Connecticut high court to hear death penalty case

Gavel

HARTFORD, Conn. (AP) — The state Supreme Court has scheduled a rare summer special session to hear the death penalty appeal of Russell Peeler Jr., who ordered the 1999 killings of a woman and her 8-year-old son in Bridgeport.

The court was expected to hear Peeler’s case last month, but it wasn’t ready and had to be delayed, lawyers said. Justices occasionally hold special sessions when urgent issues arise and will hear Peeler’s case on June 30.

The fates of Peeler and the other 10 men on Connecticut’s death row hinge on a Supreme Court decision expected to be released soon in another case. The court is weighing whether the state’s 2012 repeal of the death penalty for future murders violates the constitutional rights of those still condemned to die and whether it should apply to them as well.
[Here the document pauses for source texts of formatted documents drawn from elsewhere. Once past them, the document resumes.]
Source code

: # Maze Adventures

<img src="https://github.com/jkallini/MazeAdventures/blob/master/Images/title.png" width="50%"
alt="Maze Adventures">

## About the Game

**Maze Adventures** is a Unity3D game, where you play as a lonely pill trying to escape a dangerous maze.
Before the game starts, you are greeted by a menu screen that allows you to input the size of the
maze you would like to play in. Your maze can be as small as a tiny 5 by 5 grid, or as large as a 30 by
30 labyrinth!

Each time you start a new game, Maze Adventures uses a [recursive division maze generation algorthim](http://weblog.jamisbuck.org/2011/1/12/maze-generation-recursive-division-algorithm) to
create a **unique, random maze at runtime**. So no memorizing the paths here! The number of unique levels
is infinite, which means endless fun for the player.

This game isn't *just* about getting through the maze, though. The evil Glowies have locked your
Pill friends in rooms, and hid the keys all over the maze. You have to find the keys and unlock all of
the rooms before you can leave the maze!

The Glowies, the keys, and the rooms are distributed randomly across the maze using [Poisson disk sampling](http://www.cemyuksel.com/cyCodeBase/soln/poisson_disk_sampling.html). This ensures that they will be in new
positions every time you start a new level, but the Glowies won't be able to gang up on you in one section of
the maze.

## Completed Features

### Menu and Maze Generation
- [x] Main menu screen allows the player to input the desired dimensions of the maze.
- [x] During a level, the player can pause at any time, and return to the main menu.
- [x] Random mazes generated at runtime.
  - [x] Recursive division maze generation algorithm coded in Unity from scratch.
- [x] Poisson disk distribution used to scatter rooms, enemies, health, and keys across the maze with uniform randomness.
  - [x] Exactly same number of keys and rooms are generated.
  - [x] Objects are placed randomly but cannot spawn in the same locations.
Peeler was sentenced to death in 2007 for ordering his brother to kill Karen Clarke and her son, Leroy “B.J.” Brown, who were shot to death in their home. The boy was expected to testify against Peeler in another murder case — the 1998 killing of Clarke’s boyfriend and Peeler’s drug-selling rival Rudolph Sneed Jr. In January, Peeler was sentenced to 105 years in prison for Sneed’s murder.

In a verdict that shocked prosecutors and the victims’ family, Peeler’s brother was acquitted of murder charges but convicted of conspiring to kill Clarke and her son. Adrian Peeler was sentenced to 20 years in prison.

Russell Peeler’s public defender, Mark Rademacher, has raised 33 issues in Peeler’s appeal to the state Supreme Court, including the 2012 death penalty repeal, the state’s rejection of three black people for the jury and alleged prosecutorial misconduct during closing arguments. Peeler is black.

Prosecutor Jonathan Benedict, now retired, told the jury that since Peeler had already been sentenced to life in prison in a federal drug case, giving him a life sentence in the killings of Clark and her son would “allow him two free murders with no punishment whatsoever.”

“There’s nothing worse that anyone could say during a penalty hearing that a life sentence insults the victims and the death penalty is the only meaningful sentence,” Rademacher said Thursday.

Prosecutor Marjorie Dauster declined to comment on the specifics of the appeal. But she wrote in court documents that all the defense arguments have no merit.